2. Binary Search Approach

• Set left boundary left = 0 and right boundary right = n-1.
• Compare the middle element nums[mid] with the right boundary element nums[right]:
  • If nums[mid] < nums[right]: It means mid is in the right segment (the smaller segment), and the minimum is to the left of mid (including mid). Shrink the right boundary: right = mid.
  • If nums[mid] > nums[right]: It means mid is in the left segment (the larger segment), and the minimum is to the right of mid (excluding mid). Shrink the left boundary: left = mid + 1.
• Termination condition: left == right, at which point it points to the minimum element.

3. Step-by-Step Example Walkthrough
Array: [4,5,6,7,0,1,2]

1. left=0, right=6 → mid=3 (value 7)
   • Compare: 7 > 2 (mid in left segment) → left = mid+1 = 4
2. left=4, right=6 → mid=5 (value 1)
   • Compare: 1 < 2 (mid in right segment) → right = mid = 5
3. left=4, right=5 → mid=4 (value 0)
   • Compare: 0 < 2 (right segment) → right = mid = 4
4. left=4, right=4 → End, minimum nums[4]=0.
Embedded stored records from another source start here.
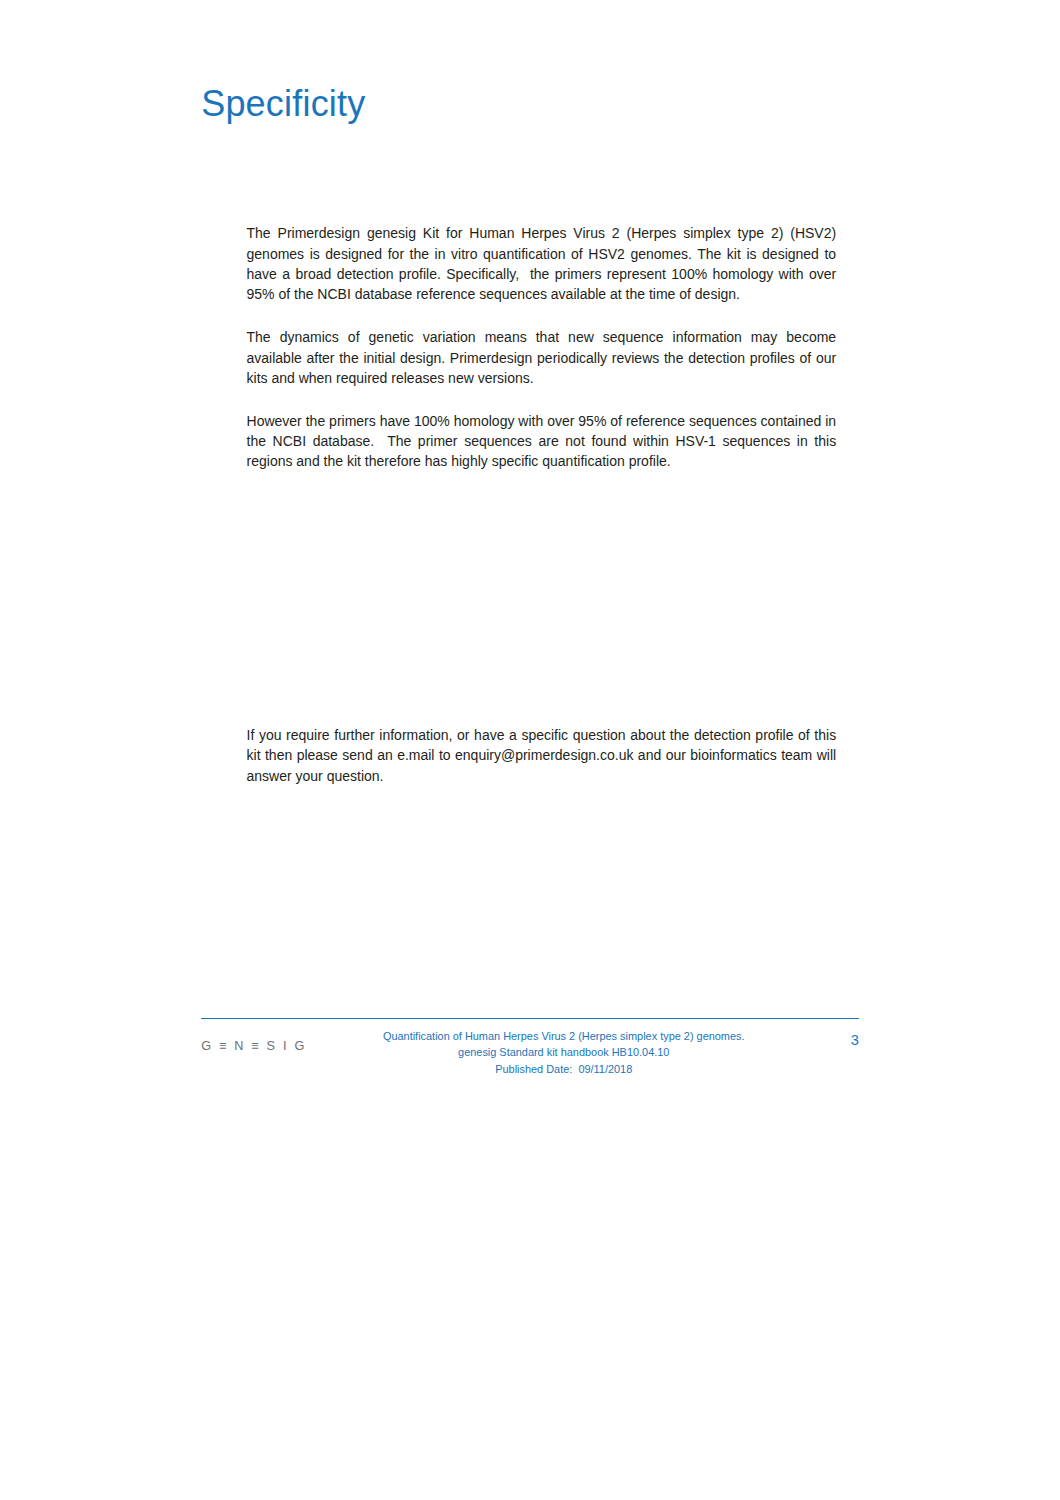Specificity
The Primerdesign genesig Kit for Human Herpes Virus 2 (Herpes simplex type 2) (HSV2) genomes is designed for the in vitro quantification of HSV2 genomes. The kit is designed to have a broad detection profile. Specifically, the primers represent 100% homology with over 95% of the NCBI database reference sequences available at the time of design.
The dynamics of genetic variation means that new sequence information may become available after the initial design. Primerdesign periodically reviews the detection profiles of our kits and when required releases new versions.
However the primers have 100% homology with over 95% of reference sequences contained in the NCBI database. The primer sequences are not found within HSV-1 sequences in this regions and the kit therefore has highly specific quantification profile.
If you require further information, or have a specific question about the detection profile of this kit then please send an e.mail to enquiry@primerdesign.co.uk and our bioinformatics team will answer your question.
G ≡ N ≡ S I G
Quantification of Human Herpes Virus 2 (Herpes simplex type 2) genomes.
genesig Standard kit handbook HB10.04.10
Published Date: 09/11/2018
3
4. Why Compare with the Right Boundary Instead of the Left?

• Comparing nums[mid] with nums[right] clearly determines whether mid is in the left or right segment:
  • The right segment is always less than or equal to the right boundary (since it's sorted in ascending order).
• If comparing with the left boundary nums[left], additional handling is needed for the unrotated array case (e.g., [0,1,2]), which increases complexity.

5. Code Implementation (Python)

def findMin(nums):
    left, right = 0, len(nums) - 1
    while left < right:
        mid = (left + right) // 2
        if nums[mid] < nums[right]:
            right = mid
        else:
            left = mid + 1
    return nums[left]

6. Complexity Analysis

• Time complexity: Each iteration halves the search range, O(log n).
• Space complexity: O(1).

Summary
By using binary search to compare the middle element with the right boundary, the pivot can be efficiently located. The key idea is to leverage the segmented sorted property of the rotated array to quickly narrow down the search range through comparisons.